Helixmith carefully evaluated more than 100 potential clinical sites in the US and sought out high-performing commercial research sites and academic sites with expertise in DPN treatment. A major CRO with expertise in pain medicine will oversee clinical operations. In addition, Helixmith has engaged a clinical research consulting company that will provide periodic online expertise in identifying and mitigating random and systematic errors that may negatively impact clinical trial outcomes. Alongside the selection of top clinical sites and external clinical research partners, Helixmith has bolstered its internal clinical team to ensure high-quality clinical trial management.
Dr. Sunyoung Kim, CEO and Head of Global Clinical Development at Helixmith, commented, "We will do our utmost for this newly launched trial to expedite the commercialization of Engensis and maximize its value."
Helixmith's Engensis(VM202) is a gene therapy based on plasmid DNA. Beyond alleviating pain, Engensis is designed to target the root causes of neuropathy through its predicted angiogenic and neuroregenerative properties. The US FDA recognized the potential for Engensis to meet the unmet need for this condition in 2018 by designating it as a Regenerative Medicine Advanced Therapy (RMAT), making it the first RMAT-designated gene therapy for a prevalent disease with over one million patients.

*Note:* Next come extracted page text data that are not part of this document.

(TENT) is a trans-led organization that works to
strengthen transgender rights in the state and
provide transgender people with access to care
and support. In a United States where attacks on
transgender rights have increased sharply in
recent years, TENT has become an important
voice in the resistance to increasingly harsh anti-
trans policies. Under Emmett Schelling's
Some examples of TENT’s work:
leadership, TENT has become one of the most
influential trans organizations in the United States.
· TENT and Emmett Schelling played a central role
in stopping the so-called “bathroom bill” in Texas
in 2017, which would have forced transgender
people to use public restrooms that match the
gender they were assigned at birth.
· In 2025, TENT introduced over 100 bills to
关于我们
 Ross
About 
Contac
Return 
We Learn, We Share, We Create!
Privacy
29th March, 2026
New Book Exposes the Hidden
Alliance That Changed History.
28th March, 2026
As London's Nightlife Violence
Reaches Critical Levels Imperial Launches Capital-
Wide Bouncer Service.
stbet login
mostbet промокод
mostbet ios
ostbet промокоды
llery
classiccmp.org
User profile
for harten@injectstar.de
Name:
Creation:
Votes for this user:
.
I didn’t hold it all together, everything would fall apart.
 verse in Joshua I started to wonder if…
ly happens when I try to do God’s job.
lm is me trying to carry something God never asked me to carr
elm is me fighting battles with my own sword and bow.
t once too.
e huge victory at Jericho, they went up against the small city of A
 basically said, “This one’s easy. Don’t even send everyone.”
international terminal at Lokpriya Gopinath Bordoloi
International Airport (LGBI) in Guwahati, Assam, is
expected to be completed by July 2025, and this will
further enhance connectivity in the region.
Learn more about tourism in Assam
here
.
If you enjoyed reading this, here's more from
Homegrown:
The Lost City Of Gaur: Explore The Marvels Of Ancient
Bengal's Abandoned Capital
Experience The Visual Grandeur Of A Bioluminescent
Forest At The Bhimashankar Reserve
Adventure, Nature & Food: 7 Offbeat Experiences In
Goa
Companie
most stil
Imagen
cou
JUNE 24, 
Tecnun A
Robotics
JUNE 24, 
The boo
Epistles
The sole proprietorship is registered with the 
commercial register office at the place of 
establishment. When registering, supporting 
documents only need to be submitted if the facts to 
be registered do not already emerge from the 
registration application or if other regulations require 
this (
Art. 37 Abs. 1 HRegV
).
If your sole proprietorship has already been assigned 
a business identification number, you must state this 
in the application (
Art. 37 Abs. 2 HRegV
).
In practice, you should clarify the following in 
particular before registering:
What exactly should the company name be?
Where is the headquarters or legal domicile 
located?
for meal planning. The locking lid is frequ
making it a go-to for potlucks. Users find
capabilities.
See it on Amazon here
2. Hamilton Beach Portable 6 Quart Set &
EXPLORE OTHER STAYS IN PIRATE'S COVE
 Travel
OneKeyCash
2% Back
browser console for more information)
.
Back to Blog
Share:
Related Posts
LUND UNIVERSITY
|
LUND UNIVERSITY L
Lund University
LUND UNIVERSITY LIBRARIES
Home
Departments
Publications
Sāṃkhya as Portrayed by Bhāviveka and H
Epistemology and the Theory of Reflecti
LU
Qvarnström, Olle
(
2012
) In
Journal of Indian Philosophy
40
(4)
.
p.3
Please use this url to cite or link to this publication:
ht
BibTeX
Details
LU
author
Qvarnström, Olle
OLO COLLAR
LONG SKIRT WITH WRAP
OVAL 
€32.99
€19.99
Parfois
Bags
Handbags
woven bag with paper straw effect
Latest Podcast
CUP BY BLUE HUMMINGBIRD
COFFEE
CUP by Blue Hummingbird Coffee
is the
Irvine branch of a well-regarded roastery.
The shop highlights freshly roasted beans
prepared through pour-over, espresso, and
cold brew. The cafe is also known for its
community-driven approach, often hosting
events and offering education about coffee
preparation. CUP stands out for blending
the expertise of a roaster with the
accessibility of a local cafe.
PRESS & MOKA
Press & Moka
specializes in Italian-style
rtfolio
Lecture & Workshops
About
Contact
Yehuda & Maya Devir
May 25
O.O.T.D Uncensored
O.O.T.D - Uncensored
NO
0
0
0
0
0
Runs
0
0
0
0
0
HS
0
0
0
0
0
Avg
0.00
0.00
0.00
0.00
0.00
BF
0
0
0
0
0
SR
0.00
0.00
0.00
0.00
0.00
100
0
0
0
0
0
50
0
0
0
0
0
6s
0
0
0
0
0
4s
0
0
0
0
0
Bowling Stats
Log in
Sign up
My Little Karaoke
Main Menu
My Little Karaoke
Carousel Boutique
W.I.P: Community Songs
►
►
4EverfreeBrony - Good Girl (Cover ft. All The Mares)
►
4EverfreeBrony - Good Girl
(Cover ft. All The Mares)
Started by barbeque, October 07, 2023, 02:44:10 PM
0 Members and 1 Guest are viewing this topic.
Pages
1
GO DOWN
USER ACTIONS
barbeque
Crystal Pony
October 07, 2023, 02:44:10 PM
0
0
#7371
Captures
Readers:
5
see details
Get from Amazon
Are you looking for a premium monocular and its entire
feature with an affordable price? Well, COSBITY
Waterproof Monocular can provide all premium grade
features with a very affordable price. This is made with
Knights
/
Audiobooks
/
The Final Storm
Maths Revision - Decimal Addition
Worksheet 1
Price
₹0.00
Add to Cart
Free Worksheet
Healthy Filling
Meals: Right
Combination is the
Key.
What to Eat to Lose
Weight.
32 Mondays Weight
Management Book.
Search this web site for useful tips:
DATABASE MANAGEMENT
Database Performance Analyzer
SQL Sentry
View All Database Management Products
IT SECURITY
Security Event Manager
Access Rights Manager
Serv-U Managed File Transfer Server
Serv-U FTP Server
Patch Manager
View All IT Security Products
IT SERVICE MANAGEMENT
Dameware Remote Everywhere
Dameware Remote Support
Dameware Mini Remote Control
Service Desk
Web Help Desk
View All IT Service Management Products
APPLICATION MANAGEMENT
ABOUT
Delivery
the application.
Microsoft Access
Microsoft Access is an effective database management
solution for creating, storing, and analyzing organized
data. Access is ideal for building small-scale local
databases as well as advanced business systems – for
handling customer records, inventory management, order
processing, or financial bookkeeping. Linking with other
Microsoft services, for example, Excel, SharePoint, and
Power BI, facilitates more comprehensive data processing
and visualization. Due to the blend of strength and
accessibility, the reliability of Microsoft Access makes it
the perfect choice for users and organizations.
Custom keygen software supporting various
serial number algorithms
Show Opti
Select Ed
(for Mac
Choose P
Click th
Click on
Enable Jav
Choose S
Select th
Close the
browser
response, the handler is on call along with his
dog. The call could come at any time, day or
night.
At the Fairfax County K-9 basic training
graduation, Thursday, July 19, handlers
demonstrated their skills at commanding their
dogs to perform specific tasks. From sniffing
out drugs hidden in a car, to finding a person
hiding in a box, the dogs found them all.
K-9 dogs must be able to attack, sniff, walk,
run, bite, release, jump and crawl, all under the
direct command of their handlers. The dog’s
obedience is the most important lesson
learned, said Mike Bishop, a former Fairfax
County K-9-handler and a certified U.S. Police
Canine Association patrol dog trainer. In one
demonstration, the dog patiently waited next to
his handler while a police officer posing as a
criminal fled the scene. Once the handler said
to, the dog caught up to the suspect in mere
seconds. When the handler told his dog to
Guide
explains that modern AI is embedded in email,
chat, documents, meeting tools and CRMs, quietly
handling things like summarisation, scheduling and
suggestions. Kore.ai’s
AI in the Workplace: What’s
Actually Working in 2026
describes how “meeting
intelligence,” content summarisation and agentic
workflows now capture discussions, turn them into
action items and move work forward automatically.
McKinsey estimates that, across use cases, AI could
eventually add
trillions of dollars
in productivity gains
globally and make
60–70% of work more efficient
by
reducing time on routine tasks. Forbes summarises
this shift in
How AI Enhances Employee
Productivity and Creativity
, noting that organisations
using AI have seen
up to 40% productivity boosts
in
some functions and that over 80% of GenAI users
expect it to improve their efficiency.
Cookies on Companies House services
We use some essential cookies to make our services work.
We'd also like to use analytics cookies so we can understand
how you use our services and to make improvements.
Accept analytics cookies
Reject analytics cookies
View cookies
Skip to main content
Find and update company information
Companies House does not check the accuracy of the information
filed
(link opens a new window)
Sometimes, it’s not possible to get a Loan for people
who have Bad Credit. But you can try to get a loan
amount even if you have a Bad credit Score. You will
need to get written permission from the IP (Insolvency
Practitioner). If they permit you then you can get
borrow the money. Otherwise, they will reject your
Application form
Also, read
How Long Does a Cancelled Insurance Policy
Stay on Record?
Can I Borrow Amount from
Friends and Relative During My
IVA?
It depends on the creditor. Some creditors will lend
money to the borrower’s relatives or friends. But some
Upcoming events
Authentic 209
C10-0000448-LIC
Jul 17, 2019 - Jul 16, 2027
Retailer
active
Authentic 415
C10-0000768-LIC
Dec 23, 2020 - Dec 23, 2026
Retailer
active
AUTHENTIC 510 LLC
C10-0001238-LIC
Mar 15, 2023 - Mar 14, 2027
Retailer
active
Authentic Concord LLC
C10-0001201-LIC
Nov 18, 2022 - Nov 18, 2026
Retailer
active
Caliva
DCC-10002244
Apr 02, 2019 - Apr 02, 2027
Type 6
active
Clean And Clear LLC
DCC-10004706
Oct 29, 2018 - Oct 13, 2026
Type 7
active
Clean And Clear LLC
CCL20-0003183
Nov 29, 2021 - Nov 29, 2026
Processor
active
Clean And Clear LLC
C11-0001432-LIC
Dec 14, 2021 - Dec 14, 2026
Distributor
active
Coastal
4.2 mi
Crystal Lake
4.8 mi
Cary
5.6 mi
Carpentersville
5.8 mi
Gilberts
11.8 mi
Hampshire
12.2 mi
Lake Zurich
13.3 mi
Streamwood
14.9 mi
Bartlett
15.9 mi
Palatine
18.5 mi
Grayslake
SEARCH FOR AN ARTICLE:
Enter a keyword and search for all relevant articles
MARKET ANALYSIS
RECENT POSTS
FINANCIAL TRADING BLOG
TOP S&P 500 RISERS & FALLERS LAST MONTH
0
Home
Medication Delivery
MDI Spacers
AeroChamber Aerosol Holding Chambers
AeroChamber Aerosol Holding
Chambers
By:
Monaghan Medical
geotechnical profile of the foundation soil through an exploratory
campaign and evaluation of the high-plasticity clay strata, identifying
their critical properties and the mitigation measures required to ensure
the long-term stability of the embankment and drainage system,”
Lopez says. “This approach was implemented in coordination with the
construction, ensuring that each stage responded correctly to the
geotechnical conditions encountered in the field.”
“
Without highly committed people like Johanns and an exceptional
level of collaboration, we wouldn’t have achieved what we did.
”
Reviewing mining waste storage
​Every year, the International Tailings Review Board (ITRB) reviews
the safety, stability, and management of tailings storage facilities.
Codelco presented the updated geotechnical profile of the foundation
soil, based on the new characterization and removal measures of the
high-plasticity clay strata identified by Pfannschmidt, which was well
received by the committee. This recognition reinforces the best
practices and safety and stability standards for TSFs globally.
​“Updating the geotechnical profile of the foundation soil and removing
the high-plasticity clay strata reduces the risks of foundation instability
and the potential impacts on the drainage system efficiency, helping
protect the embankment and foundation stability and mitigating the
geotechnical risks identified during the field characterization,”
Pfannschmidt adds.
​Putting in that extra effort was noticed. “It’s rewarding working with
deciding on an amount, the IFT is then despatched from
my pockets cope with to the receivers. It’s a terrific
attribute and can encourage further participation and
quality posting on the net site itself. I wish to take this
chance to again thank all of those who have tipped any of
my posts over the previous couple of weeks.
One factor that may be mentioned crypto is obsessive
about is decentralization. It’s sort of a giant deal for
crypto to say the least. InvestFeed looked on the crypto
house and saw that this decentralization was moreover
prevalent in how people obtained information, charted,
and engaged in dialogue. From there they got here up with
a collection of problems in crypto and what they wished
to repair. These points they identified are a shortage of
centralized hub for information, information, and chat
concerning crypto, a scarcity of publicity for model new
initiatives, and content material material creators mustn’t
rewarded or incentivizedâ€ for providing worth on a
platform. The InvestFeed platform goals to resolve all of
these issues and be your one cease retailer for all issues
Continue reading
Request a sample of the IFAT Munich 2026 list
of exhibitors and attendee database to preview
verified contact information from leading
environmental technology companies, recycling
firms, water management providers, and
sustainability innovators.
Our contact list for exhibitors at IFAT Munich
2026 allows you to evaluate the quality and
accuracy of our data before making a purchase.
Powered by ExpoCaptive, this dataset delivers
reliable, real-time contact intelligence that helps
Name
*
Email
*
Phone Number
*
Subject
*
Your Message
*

The RMAT designation is a recent addition to the collection of programs mandated by the US Congress to accelerate the development and approval of novel regenerative therapies. The designation enables frequent discussions with the FDA on important issues in the development of innovative drugs. This recent addition to the agency’s expedited development programs grants all of the benefits afforded by the fast track and breakthrough designations, including priority review for Engensis.
Diabetic peripheral neuropathy(DPN) is one of the most common complications of diabetes. Of approximately 30 million US adults with diabetes, up to 50% may develop DPN, and disabling neuropathic pain(painful DPN or PDPN) may affect approximately 25% of patients with diabetes(Shillo et al., 2019) . Painful DPN typically manifests as burning or stabbing pain in the lower extremities. Currently approved medications for PDPN are palliative, limited to managing existing pain, and have the potential for serious side effects.